Small businesses are still recovering from the pandemic shutdown more than three years later. Here's how one local business is determined to hang on -- and where small businesses can go for help.

More than a third of small businesses said they couldn't pay their rent when surveyed by the Federal Reserve in October 2022. Experts say more must be done to help them recover from the pandemic, and now inflation.

For more than a year, Clarisa Ru had to shut down her yoga studio, Green Heart in San Marino.

"We lost 80 percent of our business," said Ru.

And she laid off almost all of her staff. Now, three years later, she is finally back to where she left off.

"Our numbers are finally at pre-Covid numbers, and starting since November/December, it looks like we're just going to keep growing," said Ru.

But in order to keep afloat, with inflation and increased labor costs, Ru had to change her business model with the help of a business coach.

"And her coaching me into raising prices, offering less -- but an 'enriched less,'" said Ru.

Her lowest priced membership is now 30 percent more than it was before the shutdown.

Across California, small-business owners are having to adapt in order to stay profitable in the post-pandemic world.

The CEO of CAMEO (California Association for Micro Enterprise Opportunity), a statewide micro-business network, says California must continue to expand investment to keep small businesses alive.
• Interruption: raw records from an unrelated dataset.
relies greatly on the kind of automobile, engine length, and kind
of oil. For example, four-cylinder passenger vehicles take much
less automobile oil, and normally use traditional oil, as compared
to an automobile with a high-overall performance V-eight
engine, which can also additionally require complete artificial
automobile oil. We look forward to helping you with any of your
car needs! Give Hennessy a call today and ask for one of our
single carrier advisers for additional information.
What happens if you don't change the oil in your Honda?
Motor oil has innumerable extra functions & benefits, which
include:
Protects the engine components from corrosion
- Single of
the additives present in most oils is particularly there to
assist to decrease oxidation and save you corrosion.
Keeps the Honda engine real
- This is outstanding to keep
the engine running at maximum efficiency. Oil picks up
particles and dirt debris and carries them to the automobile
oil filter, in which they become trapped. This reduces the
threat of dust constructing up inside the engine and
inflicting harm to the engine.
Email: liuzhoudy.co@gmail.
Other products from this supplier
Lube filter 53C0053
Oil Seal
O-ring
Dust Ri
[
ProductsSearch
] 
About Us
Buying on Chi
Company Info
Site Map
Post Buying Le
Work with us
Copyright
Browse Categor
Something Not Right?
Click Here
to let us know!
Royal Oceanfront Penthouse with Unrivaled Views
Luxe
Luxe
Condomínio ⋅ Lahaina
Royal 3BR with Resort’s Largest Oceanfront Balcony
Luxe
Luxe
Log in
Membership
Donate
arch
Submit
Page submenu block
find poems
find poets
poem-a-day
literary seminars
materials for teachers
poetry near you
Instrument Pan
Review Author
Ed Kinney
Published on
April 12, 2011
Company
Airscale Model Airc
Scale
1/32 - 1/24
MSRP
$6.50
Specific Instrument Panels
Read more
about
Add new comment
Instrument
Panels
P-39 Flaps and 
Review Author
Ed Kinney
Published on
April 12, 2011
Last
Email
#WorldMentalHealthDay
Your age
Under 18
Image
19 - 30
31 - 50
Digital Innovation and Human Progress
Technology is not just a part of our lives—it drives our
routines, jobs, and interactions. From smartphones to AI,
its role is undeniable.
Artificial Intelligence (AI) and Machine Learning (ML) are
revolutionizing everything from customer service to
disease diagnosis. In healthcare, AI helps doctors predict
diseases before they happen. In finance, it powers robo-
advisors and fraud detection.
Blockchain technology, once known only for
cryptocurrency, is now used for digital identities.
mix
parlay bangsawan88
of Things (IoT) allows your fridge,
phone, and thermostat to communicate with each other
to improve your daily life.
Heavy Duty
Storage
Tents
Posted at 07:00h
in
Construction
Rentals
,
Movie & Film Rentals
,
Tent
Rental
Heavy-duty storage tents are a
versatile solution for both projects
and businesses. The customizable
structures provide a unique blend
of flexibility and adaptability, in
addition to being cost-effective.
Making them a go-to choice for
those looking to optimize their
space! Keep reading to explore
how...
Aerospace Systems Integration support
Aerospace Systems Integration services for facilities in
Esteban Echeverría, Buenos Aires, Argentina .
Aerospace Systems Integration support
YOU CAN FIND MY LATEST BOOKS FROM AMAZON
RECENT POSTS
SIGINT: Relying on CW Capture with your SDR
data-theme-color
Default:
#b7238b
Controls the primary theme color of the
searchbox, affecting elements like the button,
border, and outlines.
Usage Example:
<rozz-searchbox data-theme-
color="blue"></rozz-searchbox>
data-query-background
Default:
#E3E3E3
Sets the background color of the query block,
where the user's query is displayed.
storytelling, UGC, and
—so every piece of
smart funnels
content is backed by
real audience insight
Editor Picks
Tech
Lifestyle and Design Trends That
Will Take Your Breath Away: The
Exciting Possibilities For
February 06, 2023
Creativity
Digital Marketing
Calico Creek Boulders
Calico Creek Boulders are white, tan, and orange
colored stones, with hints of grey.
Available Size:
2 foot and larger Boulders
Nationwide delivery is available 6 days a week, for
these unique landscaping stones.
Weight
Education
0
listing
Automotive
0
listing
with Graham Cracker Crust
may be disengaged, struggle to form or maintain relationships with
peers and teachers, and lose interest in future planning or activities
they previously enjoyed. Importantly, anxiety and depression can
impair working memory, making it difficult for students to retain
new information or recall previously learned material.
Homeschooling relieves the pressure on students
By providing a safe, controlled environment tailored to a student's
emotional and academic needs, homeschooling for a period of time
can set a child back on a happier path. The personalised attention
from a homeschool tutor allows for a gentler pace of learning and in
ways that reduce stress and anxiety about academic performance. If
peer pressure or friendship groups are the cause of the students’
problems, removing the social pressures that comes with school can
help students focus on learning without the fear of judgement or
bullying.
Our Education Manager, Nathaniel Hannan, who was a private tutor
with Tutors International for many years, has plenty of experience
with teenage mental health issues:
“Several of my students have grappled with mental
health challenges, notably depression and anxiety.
Ninety-four percent of businesses in Los Angeles County have fewer than 20 employees.

"We know that the percentages of businesses with less than $100,000 in revenue that received full financing sought from banks or other lenders in 2022 had dropped by 36 percent compared with 2019," said CAMEO CEO Carolina Martinez.

Businesses owned by people of color are disproportionately affected.

Full funding approvals are down for Black-owned business by 41 percent; down 28 percent for Asian-owned; down 17 percent for Latino-owned; and down 12 percent for White-owned businesses, according to the Federal Reserve.

L.A. County's Economic Opportunity Grant Program for small businesses is still open. Businesses can get up to $20,000.